Pero lo que hace a su obra marcadamente personal, lo que deja su impronta más allá del buen hacer, es su labor con el lenguaje, su deseo de violar las convenciones en ese mundo de ositos y bates y pieles que cuelgan de ganchos y colores que se aman.

Defectos, evidentemente los hay. No como en todo debut, porque el autor se ha fogueado previamente con multitud de relatos –algunos contenidos en su antología “Texturas del miedo” (Saco de huesos, 2010)– hasta limar aquellos fallos estilísticos o narrativos que pudieran resultar irritantes.

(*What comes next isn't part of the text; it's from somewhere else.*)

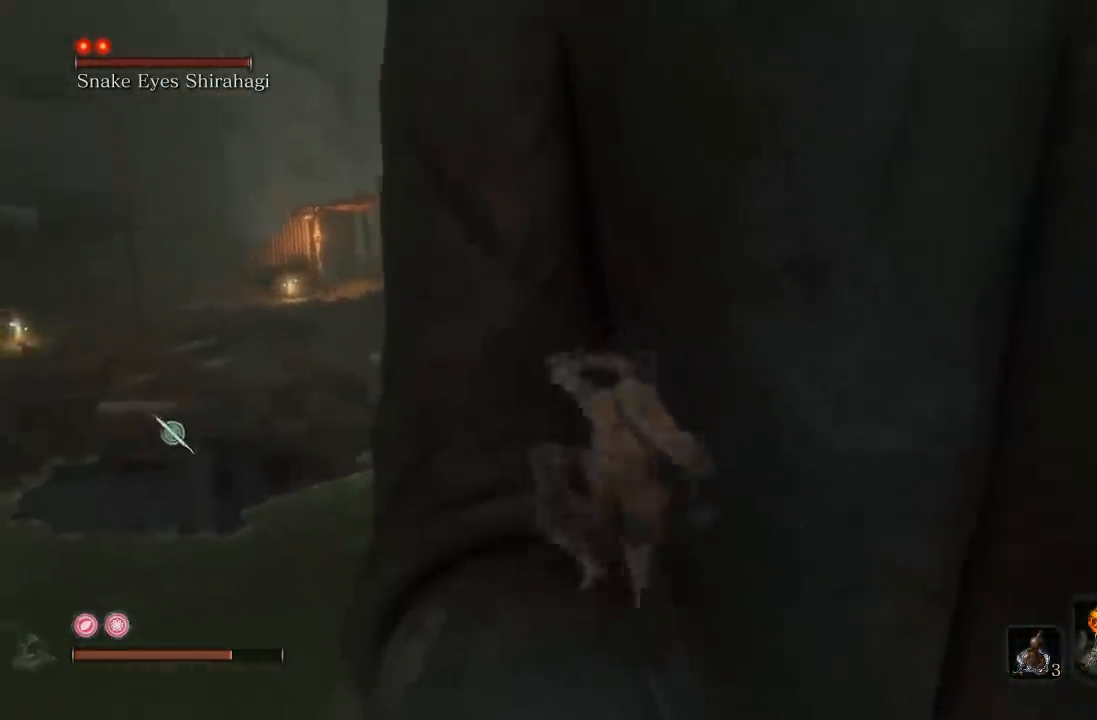
{"buttons": ["A"], "left_stick": "up-left", "right_stick": "center", "button_events": [[233, "A", "down"]]}
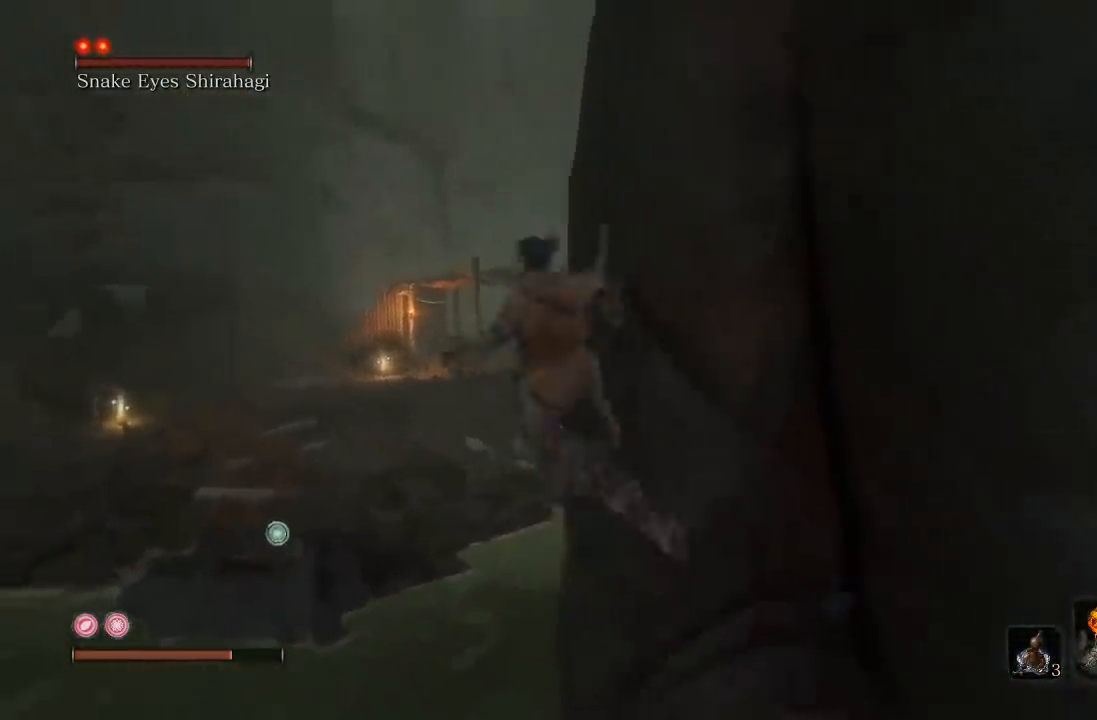
{"buttons": ["A"], "left_stick": "up", "right_stick": "center", "button_events": []}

Se trata más bien de esas imperfecciones del artista que necesita el rodaje para ir comprendiendo mejor su peculiar anatomía literaria.

En primer lugar, el exceso de retruécanos narrativos en el tramo final de la novela para darle un nuevo significado a lo narrado; algunos pueden resultar innecesarios y restar fuerza a situaciones anteriores. En segundo lugar, otro exceso, esta vez de narradores; sumar puntos de vista de personajes secundarios para que estas situaciones no se expresen a través del diálogo puede resultar un buen recurso en otras novelas; no en esta porque el centro de gravedad se encuentra tan apuntalado en su personaje principal que cualquier inmersión en la piel de otro personaje se antoja innecesaria. Y en tercer lugar, las pequeñas minucias: algún diálogo algo más forzado, alguna situación menos verosímil; pequeñas imperfecciones que se encuentran en un número sorprendentemente bajo para una puesta de largo en la novela.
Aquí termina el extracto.